As heard on Outdoor Journal Radio
Despite initial reports from some mainstream news outlets, the CDC has officially announced that CWD-infected deer meat was NOT the cause of two American hunters’ deaths.
The story began in 2022 when a 72-year-old man with a history of consuming meat from a CWD-infected deer population presented with rapid-onset confusion and aggression, before dying of an unknown (at the time) illness. Later, his friend, who had also eaten venison from the same deer population, died of another prion disease, Creutzfeldt-Jakob disease (CJD), raising concerns about a potential link between CWD and human prion disease.
While this connection does seem suspicious, the CDC has since reviewed the 2022 cases and considered the two men’s deaths as “part of the normal number of cases of CJD we see in the U.S.,”
Like CWD, Creutzfeldt-Jakob disease (CJD) is a prion disease, a class of fatal neurological disorders which can affect humans and animals. In prion diseases, certain proteins in the brain begin to fold abnormally, causing brain damage and other symptoms.

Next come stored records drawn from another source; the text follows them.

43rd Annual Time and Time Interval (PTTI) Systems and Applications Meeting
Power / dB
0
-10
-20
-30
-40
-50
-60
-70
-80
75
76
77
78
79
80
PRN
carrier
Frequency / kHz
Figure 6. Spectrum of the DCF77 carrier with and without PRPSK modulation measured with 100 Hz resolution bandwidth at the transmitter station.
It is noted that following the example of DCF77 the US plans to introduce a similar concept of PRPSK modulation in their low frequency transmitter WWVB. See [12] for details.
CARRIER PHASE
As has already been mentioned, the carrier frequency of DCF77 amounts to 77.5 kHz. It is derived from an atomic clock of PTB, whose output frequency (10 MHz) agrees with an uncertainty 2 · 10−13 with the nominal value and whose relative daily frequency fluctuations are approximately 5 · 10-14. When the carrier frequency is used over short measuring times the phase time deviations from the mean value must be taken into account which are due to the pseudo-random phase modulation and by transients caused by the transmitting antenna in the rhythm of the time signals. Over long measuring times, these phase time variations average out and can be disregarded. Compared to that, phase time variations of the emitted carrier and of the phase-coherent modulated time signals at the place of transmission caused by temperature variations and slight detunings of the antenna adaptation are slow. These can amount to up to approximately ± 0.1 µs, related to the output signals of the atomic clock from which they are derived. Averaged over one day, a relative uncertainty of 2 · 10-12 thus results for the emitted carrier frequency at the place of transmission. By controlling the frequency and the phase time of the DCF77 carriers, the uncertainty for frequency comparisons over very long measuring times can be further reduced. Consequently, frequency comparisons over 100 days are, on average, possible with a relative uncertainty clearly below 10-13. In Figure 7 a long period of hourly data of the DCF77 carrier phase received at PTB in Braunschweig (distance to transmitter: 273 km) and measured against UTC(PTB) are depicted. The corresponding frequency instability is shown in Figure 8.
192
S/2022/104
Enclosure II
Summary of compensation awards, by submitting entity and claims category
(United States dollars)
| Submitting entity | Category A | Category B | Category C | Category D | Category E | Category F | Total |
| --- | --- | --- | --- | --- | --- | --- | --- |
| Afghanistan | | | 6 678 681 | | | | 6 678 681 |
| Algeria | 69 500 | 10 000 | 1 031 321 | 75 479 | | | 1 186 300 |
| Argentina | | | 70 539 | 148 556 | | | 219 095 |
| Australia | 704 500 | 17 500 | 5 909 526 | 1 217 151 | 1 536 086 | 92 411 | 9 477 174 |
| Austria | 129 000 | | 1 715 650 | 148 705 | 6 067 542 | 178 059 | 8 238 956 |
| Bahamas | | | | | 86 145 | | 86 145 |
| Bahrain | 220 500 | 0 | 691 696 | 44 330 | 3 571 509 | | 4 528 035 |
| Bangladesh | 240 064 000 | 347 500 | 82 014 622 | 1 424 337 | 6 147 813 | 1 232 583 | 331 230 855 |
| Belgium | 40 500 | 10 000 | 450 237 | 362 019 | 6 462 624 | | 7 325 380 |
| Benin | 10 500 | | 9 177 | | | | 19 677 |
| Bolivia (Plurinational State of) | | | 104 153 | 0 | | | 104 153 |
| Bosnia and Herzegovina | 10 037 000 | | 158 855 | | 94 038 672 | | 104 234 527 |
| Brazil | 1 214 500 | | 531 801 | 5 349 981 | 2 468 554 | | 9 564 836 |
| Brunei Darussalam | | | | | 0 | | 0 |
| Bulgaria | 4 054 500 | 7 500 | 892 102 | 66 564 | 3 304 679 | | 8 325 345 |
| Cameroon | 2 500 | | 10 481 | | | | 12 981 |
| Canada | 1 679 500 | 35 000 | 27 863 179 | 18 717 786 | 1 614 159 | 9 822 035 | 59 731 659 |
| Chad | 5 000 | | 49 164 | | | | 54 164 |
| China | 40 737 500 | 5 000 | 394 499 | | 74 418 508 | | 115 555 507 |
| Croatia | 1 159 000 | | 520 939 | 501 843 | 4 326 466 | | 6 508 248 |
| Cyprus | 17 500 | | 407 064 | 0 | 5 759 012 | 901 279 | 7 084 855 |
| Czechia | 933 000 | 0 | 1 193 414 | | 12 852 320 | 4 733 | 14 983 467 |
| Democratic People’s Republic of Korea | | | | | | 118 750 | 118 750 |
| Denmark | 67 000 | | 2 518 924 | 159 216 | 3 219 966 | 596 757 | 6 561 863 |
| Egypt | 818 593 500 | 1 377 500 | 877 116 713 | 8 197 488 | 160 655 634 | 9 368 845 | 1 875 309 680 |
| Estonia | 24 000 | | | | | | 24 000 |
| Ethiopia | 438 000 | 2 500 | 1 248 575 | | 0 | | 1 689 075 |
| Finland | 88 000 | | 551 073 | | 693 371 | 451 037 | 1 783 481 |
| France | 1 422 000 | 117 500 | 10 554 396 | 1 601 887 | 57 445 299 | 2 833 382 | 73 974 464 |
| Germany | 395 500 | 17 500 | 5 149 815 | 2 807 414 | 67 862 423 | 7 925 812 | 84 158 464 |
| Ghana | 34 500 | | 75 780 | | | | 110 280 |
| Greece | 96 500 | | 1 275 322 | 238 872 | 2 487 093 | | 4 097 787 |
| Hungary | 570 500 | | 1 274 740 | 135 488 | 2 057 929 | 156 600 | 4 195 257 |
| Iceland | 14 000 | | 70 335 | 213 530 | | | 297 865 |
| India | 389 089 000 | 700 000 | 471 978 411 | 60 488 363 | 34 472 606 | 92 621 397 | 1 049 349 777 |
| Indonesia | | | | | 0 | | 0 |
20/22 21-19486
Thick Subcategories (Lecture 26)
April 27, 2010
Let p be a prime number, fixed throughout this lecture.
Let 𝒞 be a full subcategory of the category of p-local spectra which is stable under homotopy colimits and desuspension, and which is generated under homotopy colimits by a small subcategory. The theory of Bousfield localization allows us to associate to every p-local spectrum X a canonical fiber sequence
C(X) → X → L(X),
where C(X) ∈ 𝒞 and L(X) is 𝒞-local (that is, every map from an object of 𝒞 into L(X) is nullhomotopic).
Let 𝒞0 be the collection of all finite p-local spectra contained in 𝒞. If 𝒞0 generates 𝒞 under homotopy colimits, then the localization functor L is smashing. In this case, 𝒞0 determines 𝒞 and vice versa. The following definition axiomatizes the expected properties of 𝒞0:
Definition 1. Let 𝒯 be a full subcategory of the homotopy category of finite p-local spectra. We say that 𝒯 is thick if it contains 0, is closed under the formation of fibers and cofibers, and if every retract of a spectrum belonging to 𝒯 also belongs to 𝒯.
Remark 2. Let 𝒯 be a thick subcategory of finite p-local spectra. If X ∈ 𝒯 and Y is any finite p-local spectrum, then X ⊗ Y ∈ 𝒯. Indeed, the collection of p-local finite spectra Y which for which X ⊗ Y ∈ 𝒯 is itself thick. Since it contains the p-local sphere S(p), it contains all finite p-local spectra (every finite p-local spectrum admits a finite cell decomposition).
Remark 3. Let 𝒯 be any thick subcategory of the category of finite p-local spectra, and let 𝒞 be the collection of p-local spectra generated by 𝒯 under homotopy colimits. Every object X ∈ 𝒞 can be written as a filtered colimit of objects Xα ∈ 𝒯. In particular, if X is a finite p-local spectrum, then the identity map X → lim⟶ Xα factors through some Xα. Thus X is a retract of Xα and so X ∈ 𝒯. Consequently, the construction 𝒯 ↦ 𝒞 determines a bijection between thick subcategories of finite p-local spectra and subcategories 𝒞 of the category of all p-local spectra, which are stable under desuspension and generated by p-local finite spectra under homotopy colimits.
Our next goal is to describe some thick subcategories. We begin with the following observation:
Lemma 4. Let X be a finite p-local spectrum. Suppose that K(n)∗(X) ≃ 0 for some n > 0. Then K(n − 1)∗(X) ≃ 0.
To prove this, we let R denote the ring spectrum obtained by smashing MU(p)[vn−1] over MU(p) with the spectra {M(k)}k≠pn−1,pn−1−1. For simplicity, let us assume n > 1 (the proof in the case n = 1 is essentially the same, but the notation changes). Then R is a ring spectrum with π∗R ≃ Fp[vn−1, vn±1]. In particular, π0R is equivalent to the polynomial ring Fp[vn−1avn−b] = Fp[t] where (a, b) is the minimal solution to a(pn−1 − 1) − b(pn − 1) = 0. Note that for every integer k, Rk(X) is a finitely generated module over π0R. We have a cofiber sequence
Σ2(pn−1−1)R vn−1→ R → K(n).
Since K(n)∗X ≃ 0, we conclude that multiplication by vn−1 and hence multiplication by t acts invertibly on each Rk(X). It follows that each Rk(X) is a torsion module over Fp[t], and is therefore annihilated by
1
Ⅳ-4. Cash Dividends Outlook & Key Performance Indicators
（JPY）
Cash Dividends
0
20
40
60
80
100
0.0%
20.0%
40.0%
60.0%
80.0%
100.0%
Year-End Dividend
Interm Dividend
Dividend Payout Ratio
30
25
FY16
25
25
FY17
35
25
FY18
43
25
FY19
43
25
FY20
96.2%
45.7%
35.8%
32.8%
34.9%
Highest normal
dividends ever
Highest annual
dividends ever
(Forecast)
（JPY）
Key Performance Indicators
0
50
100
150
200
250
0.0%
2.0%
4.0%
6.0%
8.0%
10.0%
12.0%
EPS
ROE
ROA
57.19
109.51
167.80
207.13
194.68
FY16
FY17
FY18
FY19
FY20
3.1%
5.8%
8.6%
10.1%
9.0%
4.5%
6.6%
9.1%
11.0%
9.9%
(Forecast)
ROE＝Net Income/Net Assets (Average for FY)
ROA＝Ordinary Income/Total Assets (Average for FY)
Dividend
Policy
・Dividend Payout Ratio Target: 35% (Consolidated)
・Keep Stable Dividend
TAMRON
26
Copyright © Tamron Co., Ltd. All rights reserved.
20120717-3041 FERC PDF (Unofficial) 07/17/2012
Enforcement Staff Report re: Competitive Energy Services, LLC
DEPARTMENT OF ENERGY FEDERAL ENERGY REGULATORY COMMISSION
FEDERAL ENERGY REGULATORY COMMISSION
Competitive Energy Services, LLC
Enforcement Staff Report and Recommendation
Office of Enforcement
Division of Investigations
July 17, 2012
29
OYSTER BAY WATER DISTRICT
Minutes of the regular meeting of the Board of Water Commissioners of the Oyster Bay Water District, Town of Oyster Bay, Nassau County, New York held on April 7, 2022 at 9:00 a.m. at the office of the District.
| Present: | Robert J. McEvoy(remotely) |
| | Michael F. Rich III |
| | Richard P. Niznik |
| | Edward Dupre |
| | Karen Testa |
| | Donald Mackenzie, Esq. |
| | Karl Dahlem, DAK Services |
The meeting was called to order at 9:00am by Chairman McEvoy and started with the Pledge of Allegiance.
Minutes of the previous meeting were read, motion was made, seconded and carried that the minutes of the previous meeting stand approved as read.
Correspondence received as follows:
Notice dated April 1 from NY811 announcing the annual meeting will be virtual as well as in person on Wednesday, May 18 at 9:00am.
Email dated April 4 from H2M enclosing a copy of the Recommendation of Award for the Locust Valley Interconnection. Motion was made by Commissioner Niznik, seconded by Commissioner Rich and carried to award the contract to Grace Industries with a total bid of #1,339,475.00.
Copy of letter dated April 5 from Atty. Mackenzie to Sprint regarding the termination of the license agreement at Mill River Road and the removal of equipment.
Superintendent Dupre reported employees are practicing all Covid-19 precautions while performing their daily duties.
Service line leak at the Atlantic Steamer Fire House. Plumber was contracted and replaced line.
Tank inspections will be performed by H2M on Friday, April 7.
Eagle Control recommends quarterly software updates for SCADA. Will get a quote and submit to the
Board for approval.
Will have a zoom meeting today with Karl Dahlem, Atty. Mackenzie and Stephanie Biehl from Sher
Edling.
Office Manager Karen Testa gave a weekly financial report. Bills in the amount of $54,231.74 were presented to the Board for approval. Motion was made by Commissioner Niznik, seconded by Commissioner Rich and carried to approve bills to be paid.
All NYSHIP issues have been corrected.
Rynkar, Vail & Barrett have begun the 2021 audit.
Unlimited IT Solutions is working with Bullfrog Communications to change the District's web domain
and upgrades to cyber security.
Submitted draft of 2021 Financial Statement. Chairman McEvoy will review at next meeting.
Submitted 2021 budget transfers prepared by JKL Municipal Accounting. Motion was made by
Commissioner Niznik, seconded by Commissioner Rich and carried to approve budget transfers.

“A history of hunting and/or eating venison does not mean that someone got CJD that way,” CDC epidemiologist Ryan Maddox said. “Many Americans hunt and even more eat venison. Some will develop sporadic CJD by chance and others will not.”
What is CWD?
Chronic Wasting Disease is a prion disease that targets the brains of ungulates such as White-tailed Deer, Moose, Mule Deer, Elk, and Caribou. Reminiscent of Mad Cow Disease, symptoms of the disease include drastic weight loss, stumbling, and other strange behaviour. Although symptoms of the disease can often take more than a year to show, CWD is almost always fatal and there are currently no treatments.
There is currently no evidence that humans can contract the disease, however, a study back in 2006 that confirmed Macaque Monkeys could contract the disease through the eating of contaminated meat has led researchers to warn against consuming any meat from ungulates displaying CWD symptoms.